Abdullah Hashim and Joseph McGowan join us this morning to tell us why and how they got inside this so-called sex cult.
First of all, again, why?
Why did you have a desire to do a documentary and how did you get inside this cult?
Well, Angela, I'm a weird guy myself and I'm interested in weird things.
So, yeah, we actually worked on a documentary before about a Yeti hunter who hunts Bigfoot.
So we decided that the next step would be the UFO cult.
What did you guys find when you got inside?
I think we have some of the documentaries of the film that you guys again are premiering tonight.
What was it like?
Was it what you expected?
It was very strange.
It was a lot stranger than I expected because I'd never been in an environment like that before.

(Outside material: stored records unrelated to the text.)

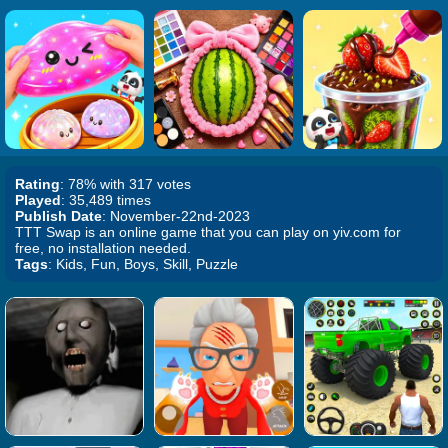
Rating
: 78% with 317 votes
Played
: 35,489 times
Publish Date
: November-22nd-2023
TTT Swap is an online game that you can play on yiv.com for
free, no installation needed.
Tags
: Kids, Fun, Boys, Skill, Puzzle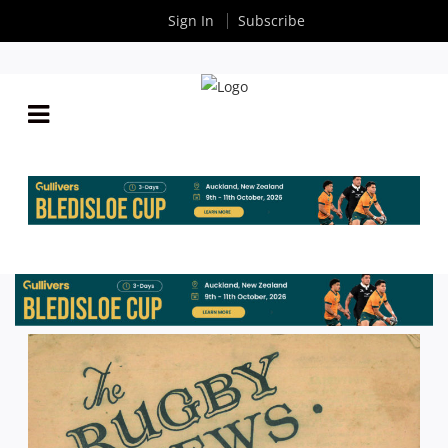
Sign In
Subscribe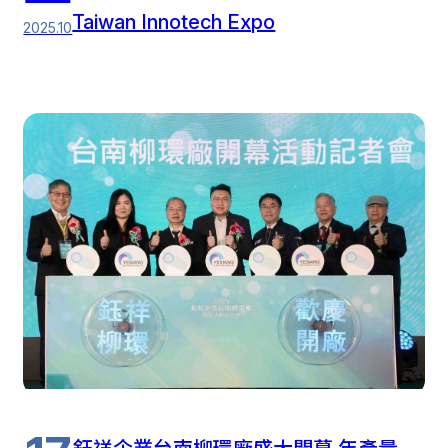
Taiwan Innotech Expo
2025.10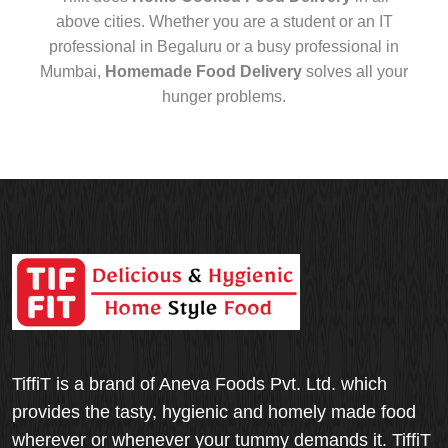
above cities. Whether you are a student or an IT
professional in Begaluru or a busy professional in
Mumbai,
Homemade Food Delivery
solves all your
hunger problems.
TiffiT is a brand of Aneva Foods Pvt. Ltd. which
provides the tasty, hygienic and homely made food
wherever or whenever your tummy demands it. TiffiT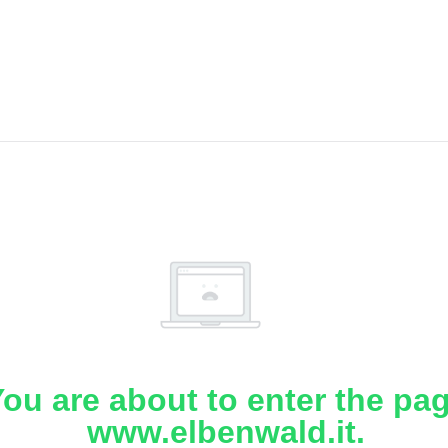
ou are about to enter the pa
www.elbenwald.it.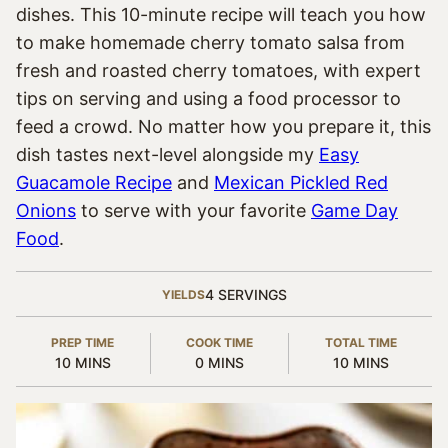
dishes. This 10-minute recipe will teach you how
to make homemade cherry tomato salsa from
fresh and roasted cherry tomatoes, with expert
tips on serving and using a food processor to
feed a crowd. No matter how you prepare it, this
dish tastes next-level alongside my
Easy
Guacamole Recipe
and
Mexican Pickled Red
Onions
to serve with your favorite
Game Day
Food
.
4
SERVINGS
YIELDS
PREP TIME
COOK TIME
TOTAL TIME
MINUTES
MINUTES
MINUTES
10
MINS
0
MINS
10
MINS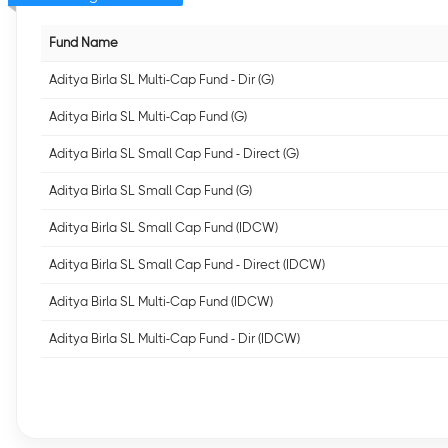
Fund Name
Aditya Birla SL Multi-Cap Fund - Dir (G)
Aditya Birla SL Multi-Cap Fund (G)
Aditya Birla SL Small Cap Fund - Direct (G)
Aditya Birla SL Small Cap Fund (G)
Aditya Birla SL Small Cap Fund (IDCW)
Aditya Birla SL Small Cap Fund - Direct (IDCW)
Aditya Birla SL Multi-Cap Fund (IDCW)
Aditya Birla SL Multi-Cap Fund - Dir (IDCW)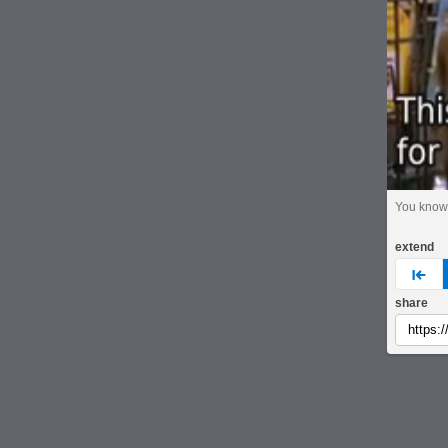
You know
extend
pre
share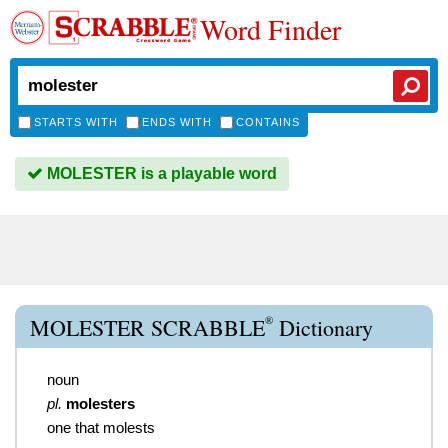
Word Finder
STARTS WITH
ENDS WITH
CONTAINS
MOLESTER is a playable word
®
MOLESTER SCRABBLE
Dictionary
noun
pl.
molesters
one that molests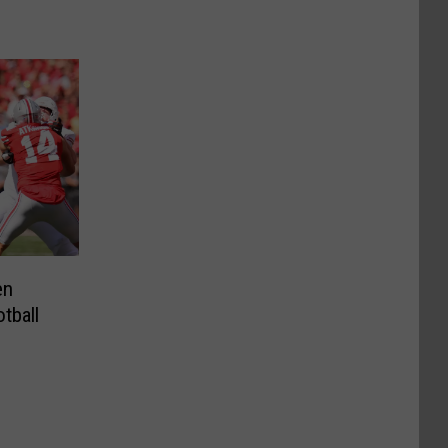
en
tball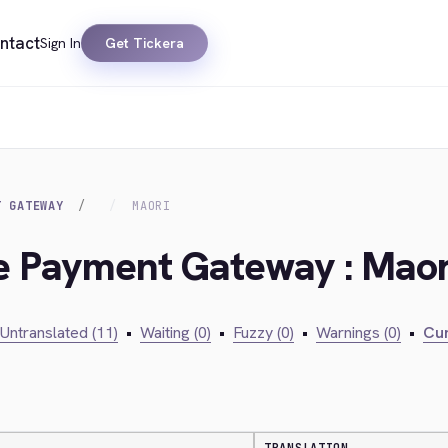
ntact
Sign In
Get Tickera
T GATEWAY
MAORI
ie Payment Gateway : Maor
Untranslated (11)
•
Waiting (0)
•
Fuzzy (0)
•
Warnings (0)
•
Cur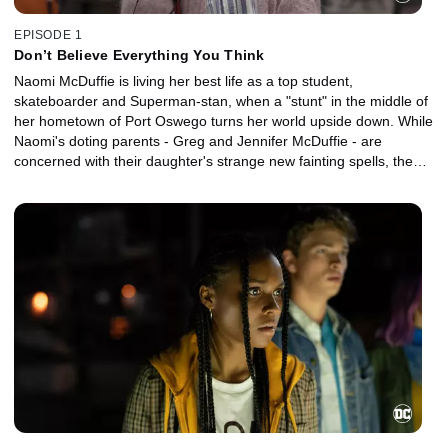
EPISODE 1
Don’t Believe Everything You Think
Naomi McDuffie is living her best life as a top student,
skateboarder and Superman-stan, when a "stunt" in the middle of
her hometown of Port Oswego turns her world upside down. While
Naomi's doting parents - Greg and Jennifer McDuffie - are
concerned with their daughter's strange new fainting spells, the
teen's closest friends - Annabelle, Nathan, Lourdes, Anthony, and
Jacob - join Naomi to help uncover who or what is behind the
unexpected event that has the small military town buzzing. A bit of
sleuthing leads Naomi and her friends to discover that the owners
of two local businesses - Dee and Zumbado - seem to know a lot
more about the incident than everyone else.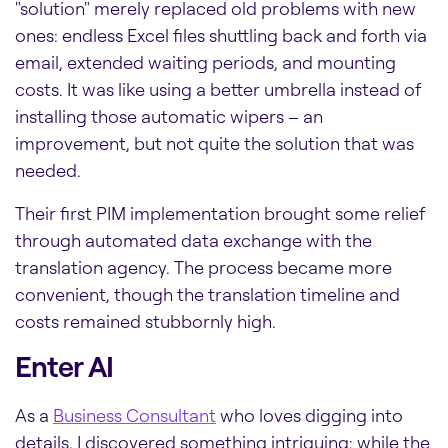
"solution" merely replaced old problems with new
ones: endless Excel files shuttling back and forth via
email, extended waiting periods, and mounting
costs. It was like using a better umbrella instead of
installing those automatic wipers – an
improvement, but not quite the solution that was
needed.
Their first PIM implementation brought some relief
through automated data exchange with the
translation agency. The process became more
convenient, though the translation timeline and
costs remained stubbornly high.
Enter AI
As a
Business Consultant
who loves digging into
details, I discovered something intriguing: while the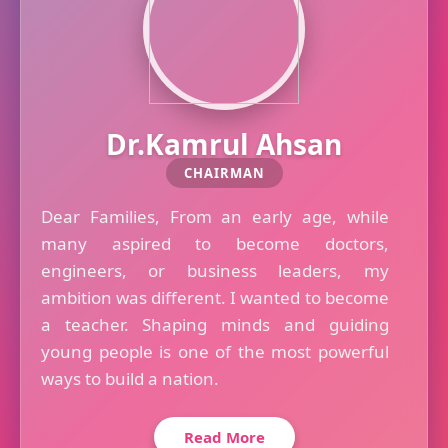
Dr.Kamrul Ahsan
CHAIRMAN
Dear Families, From an early age, while
many aspired to become doctors,
engineers, or business leaders, my
ambition was different. I wanted to become
a teacher. Shaping minds and guiding
young people is one of the most powerful
ways to build a nation.
Read More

But it's definitely an experience I wouldn't take back either.
Now, this film was never really widely distributed and they did get into a lot of cumbersome lawsuits from the Raelians.
After this project, the pair made another film debunking and ridiculing a black Hebrew Israelite leader who claimed to be able to summon UFOs at will.
But then after that came an eight-hour documentary called The Arrivals, during the making of which, Hashem appears to have gone full conspiratualist.
Moving to Egypt 00:00:43
It would lead to him moving to Egypt and then eventually locating himself within Islamic prophecy as a messianic figure called Mahdi.